This can be simplified to just fetching kmem_cache_cpu pointer and then reading
tid using the pointer. That guarantees they are from the same cpu. We don't
need to read the tid using this_cpu_read() because the value will be validated
by this_cpu_cmpxchg_double(), making sure we are on the correct cpu and the
freelist didn't change by anyone preempting us since reading the tid.

Signed-off-by: Vlastimil Babka <vbabka@suse.cz>
Acked-by: Mel Gorman <mgorman@techsingularity.net>
---
 mm/slub.c | 22 +++++++++-------------
 1 file changed, 9 insertions(+), 13 deletions(-)

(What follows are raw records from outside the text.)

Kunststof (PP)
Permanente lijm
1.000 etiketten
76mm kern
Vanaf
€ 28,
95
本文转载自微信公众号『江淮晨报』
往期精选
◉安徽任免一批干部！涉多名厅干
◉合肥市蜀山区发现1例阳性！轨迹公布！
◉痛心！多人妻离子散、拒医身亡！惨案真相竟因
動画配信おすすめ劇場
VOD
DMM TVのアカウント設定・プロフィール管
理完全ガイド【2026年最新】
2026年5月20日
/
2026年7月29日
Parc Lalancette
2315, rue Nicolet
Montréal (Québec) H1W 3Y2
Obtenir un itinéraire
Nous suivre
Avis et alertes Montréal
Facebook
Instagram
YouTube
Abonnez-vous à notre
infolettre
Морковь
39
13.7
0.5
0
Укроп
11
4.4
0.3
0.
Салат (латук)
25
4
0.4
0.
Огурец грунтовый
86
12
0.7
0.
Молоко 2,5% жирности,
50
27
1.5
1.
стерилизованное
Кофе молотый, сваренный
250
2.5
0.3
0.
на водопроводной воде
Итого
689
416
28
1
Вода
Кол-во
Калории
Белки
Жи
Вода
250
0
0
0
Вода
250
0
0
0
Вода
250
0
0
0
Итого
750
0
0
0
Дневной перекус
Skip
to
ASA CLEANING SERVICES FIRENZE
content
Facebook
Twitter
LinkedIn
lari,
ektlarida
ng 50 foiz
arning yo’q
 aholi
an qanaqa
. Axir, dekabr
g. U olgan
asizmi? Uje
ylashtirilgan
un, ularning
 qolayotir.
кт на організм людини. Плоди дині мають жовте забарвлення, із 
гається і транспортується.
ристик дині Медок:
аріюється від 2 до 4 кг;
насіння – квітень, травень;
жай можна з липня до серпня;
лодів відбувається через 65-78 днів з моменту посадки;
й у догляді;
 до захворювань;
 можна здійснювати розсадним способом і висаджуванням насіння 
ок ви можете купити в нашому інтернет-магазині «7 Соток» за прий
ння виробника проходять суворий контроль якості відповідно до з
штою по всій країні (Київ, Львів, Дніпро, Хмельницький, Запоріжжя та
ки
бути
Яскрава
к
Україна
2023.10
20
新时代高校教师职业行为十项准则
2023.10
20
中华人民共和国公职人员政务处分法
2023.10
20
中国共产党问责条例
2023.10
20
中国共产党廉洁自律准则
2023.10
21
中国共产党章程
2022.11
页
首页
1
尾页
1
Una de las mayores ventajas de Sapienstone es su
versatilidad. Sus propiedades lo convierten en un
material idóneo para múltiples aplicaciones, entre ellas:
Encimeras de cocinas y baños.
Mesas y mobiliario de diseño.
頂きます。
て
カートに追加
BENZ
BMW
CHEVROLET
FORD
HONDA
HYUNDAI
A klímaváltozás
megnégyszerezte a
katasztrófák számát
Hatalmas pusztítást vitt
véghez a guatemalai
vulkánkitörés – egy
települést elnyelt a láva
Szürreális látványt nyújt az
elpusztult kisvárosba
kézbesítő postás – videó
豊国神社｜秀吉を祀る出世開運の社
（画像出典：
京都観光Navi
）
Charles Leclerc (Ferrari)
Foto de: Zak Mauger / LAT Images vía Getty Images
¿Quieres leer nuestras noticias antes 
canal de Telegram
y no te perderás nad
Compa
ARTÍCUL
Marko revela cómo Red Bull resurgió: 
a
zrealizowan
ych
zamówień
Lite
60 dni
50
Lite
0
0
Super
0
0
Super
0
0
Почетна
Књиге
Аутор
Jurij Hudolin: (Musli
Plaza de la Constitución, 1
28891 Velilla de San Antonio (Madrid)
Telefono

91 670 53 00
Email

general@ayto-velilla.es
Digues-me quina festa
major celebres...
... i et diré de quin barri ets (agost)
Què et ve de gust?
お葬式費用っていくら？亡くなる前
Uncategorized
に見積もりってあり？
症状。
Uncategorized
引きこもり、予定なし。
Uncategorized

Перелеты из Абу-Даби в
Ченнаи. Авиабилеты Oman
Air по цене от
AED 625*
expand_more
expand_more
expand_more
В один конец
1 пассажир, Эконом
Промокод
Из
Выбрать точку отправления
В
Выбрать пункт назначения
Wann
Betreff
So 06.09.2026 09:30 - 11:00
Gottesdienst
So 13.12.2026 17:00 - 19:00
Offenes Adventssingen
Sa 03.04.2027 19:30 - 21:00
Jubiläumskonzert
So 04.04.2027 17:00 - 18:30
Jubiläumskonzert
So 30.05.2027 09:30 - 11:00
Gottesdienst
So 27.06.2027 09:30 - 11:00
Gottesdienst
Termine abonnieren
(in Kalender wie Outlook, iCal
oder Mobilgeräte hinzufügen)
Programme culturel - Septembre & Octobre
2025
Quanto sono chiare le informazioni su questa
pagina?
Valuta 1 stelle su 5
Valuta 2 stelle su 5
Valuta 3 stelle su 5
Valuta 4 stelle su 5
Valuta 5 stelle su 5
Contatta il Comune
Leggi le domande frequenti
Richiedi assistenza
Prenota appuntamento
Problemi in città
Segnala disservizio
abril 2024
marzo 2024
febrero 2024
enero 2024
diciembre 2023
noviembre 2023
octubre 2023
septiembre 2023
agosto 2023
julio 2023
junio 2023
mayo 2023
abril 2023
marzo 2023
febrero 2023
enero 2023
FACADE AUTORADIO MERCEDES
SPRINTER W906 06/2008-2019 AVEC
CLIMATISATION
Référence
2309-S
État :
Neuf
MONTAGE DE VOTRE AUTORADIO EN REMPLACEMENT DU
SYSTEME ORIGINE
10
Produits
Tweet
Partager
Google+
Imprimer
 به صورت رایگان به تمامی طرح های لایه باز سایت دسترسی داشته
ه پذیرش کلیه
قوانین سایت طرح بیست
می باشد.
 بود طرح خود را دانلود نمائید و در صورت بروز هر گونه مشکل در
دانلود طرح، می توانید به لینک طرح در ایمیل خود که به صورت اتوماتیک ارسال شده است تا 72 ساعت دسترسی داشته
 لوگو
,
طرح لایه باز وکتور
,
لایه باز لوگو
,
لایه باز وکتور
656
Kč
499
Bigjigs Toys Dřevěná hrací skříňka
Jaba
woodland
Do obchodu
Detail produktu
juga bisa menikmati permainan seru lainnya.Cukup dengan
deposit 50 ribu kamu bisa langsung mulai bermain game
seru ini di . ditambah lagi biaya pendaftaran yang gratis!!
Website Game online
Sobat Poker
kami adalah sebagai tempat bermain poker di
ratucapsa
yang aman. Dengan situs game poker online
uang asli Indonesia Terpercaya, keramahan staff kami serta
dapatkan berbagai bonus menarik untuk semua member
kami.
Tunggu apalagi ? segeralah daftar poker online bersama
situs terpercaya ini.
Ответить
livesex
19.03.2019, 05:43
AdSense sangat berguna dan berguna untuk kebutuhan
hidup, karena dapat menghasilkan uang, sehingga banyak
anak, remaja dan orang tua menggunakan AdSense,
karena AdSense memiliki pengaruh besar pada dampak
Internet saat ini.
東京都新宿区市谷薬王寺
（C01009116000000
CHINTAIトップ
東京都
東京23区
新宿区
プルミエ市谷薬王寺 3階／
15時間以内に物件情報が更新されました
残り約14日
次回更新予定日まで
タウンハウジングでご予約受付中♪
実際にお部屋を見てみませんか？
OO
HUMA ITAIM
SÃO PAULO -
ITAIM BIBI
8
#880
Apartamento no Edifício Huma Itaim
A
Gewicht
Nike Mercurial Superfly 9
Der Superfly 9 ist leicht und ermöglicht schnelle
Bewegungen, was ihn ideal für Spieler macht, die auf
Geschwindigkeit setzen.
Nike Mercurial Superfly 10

diff --git a/mm/slub.c b/mm/slub.c
index c32048353645..e2d803b7e3b5 100644
--- a/mm/slub.c
+++ b/mm/slub.c
@@ -2865,15 +2865,14 @@ static __always_inline void *slab_alloc_node(struct kmem_cache *s,
 	 * reading from one cpu area. That does not matter as long
 	 * as we end up on the original cpu again when doing the cmpxchg.
 	 *
-	 * We should guarantee that tid and kmem_cache are retrieved on
-	 * the same cpu. It could be different if CONFIG_PREEMPTION so we need
-	 * to check if it is matched or not.
+	 * We must guarantee that tid and kmem_cache_cpu are retrieved on the
+	 * same cpu. We read first the kmem_cache_cpu pointer and use it to read
+	 * the tid. If we are preempted and switched to another cpu between the
+	 * two reads, it's OK as the two are still associated with the same cpu
+	 * and cmpxchg later will validate the cpu.
 	 */
-	do {
-		tid = this_cpu_read(s->cpu_slab->tid);
-		c = raw_cpu_ptr(s->cpu_slab);
-	} while (IS_ENABLED(CONFIG_PREEMPTION) &&
-		 unlikely(tid != READ_ONCE(c->tid)));
+	c = raw_cpu_ptr(s->cpu_slab);
+	tid = READ_ONCE(c->tid);
 
 	/*
 	 * Irqless object alloc/free algorithm used here depends on sequence
@@ -3147,11 +3146,8 @@ static __always_inline void do_slab_free(struct kmem_cache *s,
 	 * data is retrieved via this pointer. If we are on the same cpu
 	 * during the cmpxchg then the free will succeed.
 	 */
-	do {
-		tid = this_cpu_read(s->cpu_slab->tid);
-		c = raw_cpu_ptr(s->cpu_slab);
-	} while (IS_ENABLED(CONFIG_PREEMPTION) &&
-		 unlikely(tid != READ_ONCE(c->tid)));
+	c = raw_cpu_ptr(s->cpu_slab);
+	tid = READ_ONCE(c->tid);
 
 	/* Same with comment on barrier() in slab_alloc_node() */
 	barrier();
-- 
2.32.0